** Opening Available data block **
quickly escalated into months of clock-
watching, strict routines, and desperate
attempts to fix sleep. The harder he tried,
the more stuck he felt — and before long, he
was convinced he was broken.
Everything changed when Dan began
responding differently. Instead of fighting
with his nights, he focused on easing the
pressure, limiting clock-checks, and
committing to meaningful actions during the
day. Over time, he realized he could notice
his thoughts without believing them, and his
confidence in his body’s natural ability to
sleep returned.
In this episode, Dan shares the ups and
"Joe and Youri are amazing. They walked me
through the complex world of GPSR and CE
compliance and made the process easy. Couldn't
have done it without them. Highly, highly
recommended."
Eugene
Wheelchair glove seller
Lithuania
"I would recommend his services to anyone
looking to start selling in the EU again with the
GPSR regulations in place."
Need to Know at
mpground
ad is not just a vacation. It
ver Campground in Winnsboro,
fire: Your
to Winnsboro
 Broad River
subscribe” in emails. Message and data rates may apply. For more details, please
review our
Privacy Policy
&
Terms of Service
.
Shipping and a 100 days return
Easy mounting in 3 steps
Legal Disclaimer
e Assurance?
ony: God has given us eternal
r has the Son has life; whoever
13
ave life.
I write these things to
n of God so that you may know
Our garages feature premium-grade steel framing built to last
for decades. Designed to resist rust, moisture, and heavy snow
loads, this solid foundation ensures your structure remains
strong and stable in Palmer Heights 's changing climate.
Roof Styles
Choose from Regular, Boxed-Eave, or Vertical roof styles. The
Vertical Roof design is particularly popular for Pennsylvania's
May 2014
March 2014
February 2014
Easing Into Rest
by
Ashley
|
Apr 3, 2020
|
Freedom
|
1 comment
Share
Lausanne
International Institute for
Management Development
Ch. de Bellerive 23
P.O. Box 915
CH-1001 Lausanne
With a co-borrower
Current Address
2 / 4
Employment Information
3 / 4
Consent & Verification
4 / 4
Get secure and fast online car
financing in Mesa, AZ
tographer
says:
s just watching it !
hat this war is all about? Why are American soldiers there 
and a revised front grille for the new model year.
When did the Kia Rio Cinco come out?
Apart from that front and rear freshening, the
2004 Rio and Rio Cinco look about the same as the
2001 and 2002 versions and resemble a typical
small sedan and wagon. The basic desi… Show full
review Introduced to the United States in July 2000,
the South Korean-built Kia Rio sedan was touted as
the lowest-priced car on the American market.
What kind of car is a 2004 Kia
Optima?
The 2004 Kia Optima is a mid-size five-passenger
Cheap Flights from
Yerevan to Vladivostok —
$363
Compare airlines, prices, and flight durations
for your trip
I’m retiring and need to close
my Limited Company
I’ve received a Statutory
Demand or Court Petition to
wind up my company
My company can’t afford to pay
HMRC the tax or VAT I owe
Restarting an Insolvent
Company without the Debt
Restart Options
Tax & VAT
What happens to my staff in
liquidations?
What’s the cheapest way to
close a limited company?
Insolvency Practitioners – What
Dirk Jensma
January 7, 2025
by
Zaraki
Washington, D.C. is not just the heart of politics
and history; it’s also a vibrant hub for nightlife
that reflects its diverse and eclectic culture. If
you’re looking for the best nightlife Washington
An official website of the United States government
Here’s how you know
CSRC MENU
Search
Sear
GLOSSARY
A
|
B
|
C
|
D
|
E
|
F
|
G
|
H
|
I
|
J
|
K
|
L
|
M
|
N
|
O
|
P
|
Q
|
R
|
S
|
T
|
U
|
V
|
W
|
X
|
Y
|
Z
** Closing Available data block **
** Opening Available data block **
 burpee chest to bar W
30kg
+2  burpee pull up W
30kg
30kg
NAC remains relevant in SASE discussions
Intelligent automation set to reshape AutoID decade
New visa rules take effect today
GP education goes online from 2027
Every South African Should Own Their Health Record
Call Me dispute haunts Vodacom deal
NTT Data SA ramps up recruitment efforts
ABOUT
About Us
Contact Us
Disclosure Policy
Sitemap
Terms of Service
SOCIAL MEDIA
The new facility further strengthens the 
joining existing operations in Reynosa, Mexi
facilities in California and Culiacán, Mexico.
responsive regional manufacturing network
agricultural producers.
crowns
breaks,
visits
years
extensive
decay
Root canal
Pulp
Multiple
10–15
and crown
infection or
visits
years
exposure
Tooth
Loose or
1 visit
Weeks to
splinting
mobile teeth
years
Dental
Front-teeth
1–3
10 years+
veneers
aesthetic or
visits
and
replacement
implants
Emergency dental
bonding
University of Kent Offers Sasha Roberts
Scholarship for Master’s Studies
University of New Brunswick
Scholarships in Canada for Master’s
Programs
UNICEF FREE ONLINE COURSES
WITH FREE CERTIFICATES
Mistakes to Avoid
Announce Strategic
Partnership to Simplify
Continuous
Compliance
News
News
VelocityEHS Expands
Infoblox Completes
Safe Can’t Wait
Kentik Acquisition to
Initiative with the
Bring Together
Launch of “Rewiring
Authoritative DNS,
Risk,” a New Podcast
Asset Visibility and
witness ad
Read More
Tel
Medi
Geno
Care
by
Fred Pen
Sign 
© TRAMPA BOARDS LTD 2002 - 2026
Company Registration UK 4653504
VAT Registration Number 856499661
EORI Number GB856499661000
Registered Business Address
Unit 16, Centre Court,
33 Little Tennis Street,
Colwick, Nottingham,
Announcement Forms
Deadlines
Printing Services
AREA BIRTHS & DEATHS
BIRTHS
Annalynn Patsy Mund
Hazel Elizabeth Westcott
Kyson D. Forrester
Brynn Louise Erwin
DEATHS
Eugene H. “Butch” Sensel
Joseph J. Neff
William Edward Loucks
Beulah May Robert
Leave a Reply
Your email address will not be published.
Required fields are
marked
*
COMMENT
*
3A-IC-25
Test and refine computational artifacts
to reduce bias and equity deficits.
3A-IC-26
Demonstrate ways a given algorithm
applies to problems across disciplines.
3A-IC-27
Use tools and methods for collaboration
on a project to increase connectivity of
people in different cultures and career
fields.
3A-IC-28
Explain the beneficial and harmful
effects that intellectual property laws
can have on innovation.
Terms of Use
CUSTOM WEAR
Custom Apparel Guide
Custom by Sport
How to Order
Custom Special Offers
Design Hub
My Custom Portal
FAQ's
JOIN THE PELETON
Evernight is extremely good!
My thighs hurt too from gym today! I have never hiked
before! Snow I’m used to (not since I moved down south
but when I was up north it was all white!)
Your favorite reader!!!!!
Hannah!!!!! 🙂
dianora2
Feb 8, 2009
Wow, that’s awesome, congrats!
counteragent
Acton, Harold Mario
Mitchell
** Closing Available data block **
§ **Work task**
In the listing above, find each line containing "today" and copy it.

§ **Answer box**
New visa rules take effect today
My thighs hurt too from gym today! I have never hiked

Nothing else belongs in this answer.